Дороти молча смотрела на нее.
Миссис Комптон подошла к двери, подняла засов, затем повернулась. Дороти стояла спиной к окну.
– Дороти, прости меня. Я должна была вспомнить. Сама знаешь, для подобных вещей требуется время. Ведь в прошлом году у тебя… где-то в это время. Я не путаю? Если тебе вдруг захочется об этом поговорить, буду рада тебя выслушать. Не надо таскать это в себе. Конечно, жизнь продолжается, и мы должны жить дальше. Но иногда события прошлого не дают нам покоя. Вот так-то, Дороти.
Миссис Комптон ушла, закрыв дверь. Дороти смотрела ей вслед.
И эта женщина еще смеет предлагать себя в слушательницы?
Дороти схватила чашку, из которой пила миссис Комптон, и со всей силы швырнула в закрытую дверь. Только потом, услышав звон осколков, она очнулась и удивилась самой себе. Взяв веник и совок, она нагнулась. Рана на животе сразу напомнила о себе. Превозмогая боль, Дороти собрала осколки.

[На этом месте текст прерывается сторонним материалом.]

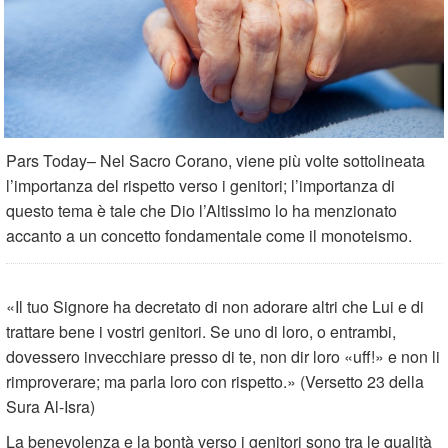
Pars Today– Nel Sacro Corano, viene più volte sottolineata
l’importanza del rispetto verso i genitori; l’importanza di
questo tema è tale che Dio l’Altissimo lo ha menzionato
accanto a un concetto fondamentale come il monoteismo.
«Il tuo Signore ha decretato di non adorare altri che Lui e di
tratta­re bene i vostri genitori. Se uno di loro, o entrambi,
dovessero invec­chiare presso di te, non dir loro «uff!» e non li
rimproverare; ma parla loro con rispetto.» (Versetto 23 della
Sura Al-Isra)
La benevolenza e la bontà verso i genitori sono tra le qualità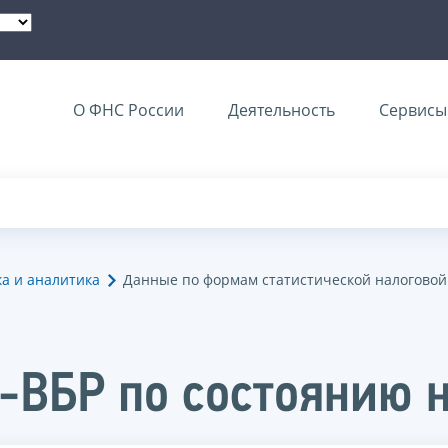
О ФНС России
Деятельность
Сервисы 
ка и аналитика
Данные по формам статистической налоговой
-ВБР по состоянию н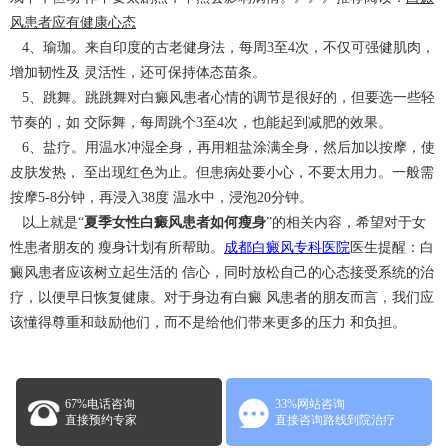
风患者应有健康心态
4、瑜珈。来自印度的古老健身法，每周3至4次，不仅可强健肌肉，
增加韧性及 灵活性，还可保持体态苗条。
5、跳舞。跳跳舞对白癜风患者心情的调节是很好的，但要选一些轻
节奏的，如 交际舞，每周跳个3至4次，也能起到减肥的效果。
6、盐疗。用温水冲湿全身，再用粗盐涂满全身，然后加以按摩，使
皮肤发热， 至出现红色为止。但患病处要小心，不要太用力。一般需
按摩5-8分钟，再浸入38度 温水中，浸泡20分钟。
以上就是“
夏季女性白癜风患者如何瘦身
”的相关内容，希望对于女
性患者朋友的 瘦身计划有所帮助。
成都白癜风专科医院
医生提醒：白
癜风患者应该树立起生活的 信心，同时放松自己的心态接受系统的治
疗，以便早日恢复健康。对于身边有白癜 风患者的朋友而言，我们应
该懂得尊重和鼓励他们，而不是给他们带来更多的压力 和负担。
67%电话咨询
33%网站咨询
直接预约专家
直接咨询路线到院治疗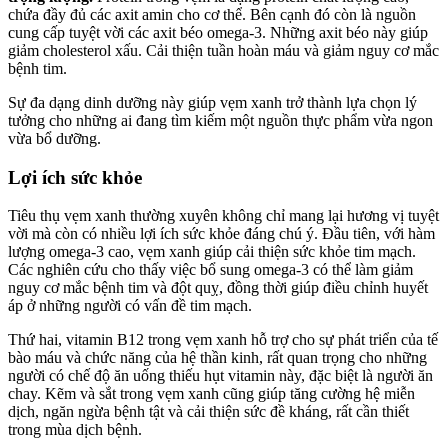
chứa đầy đủ các axit amin cho cơ thể. Bên cạnh đó còn là nguồn
cung cấp tuyệt vời các axit béo omega-3. Những axit béo này giúp
giảm cholesterol xấu. Cải thiện tuần hoàn máu và giảm nguy cơ mắc
bệnh tim.
Sự đa dạng dinh dưỡng này giúp vẹm xanh trở thành lựa chọn lý
tưởng cho những ai đang tìm kiếm một nguồn thực phẩm vừa ngon
vừa bổ dưỡng.
Lợi ích sức khỏe
Tiêu thụ vẹm xanh thường xuyên không chỉ mang lại hương vị tuyệt
vời mà còn có nhiều lợi ích sức khỏe đáng chú ý. Đầu tiên, với hàm
lượng omega-3 cao, vẹm xanh giúp cải thiện sức khỏe tim mạch.
Các nghiên cứu cho thấy việc bổ sung omega-3 có thể làm giảm
nguy cơ mắc bệnh tim và đột quỵ, đồng thời giúp điều chỉnh huyết
áp ở những người có vấn đề tim mạch.
Thứ hai, vitamin B12 trong vẹm xanh hỗ trợ cho sự phát triển của tế
bào máu và chức năng của hệ thần kinh, rất quan trọng cho những
người có chế độ ăn uống thiếu hụt vitamin này, đặc biệt là người ăn
chay. Kẽm và sắt trong vẹm xanh cũng giúp tăng cường hệ miễn
dịch, ngăn ngừa bệnh tật và cải thiện sức đề kháng, rất cần thiết
trong mùa dịch bệnh.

Элис, Сара, Питер, Джилберт, Генри и Виктория жили, двигались и дышали лишь в воображении одинокой Дороти. Больше всего ее тревожила неопределенность места, какое она, Дороти, занимала в этой стайке девочек со струящимися волосами и сильных, крепких мальчишек, развлекающихся стрельбой из рогаток и игрой в баскетбол. У всех шестерых были голубые глаза и длинные ресницы. Сообразно фантазиям Дороти, судьба наградила их всех невероятно счастливым детством. Может, она была их старшей сестрой? Строгой, серьезной, любящей показать свою власть? Или по возрасту находилась где-то посередине: заурядная, забытая и вечно оставляемая без внимания? Возможно, она была совсем маленькой. Странной малюткой с всклокоченными каштановыми волосами и зелеными глазами. Ангелочком на толстеньких ножках. Нет, самой младшей она быть никак не могла. Место ангелочка занимала Виктория. Розовые щечки, светлые кудряшки и большие голубые глаза. Тогда, может, Дороти по возрасту шла сразу за Викторией? Ей разрешалось играть с куклами Виктории и маленькой черной коляской. Такое положение подходило ей как нельзя лучше. У нее были две старшие сестры, которые обнимали ее, когда она падала, ставили на ноги, отряхивали платье. О возрасте братьев Дороти как-то не задумывалась. Знала только, что все они высокого роста и шумные. Дороти они не замечали.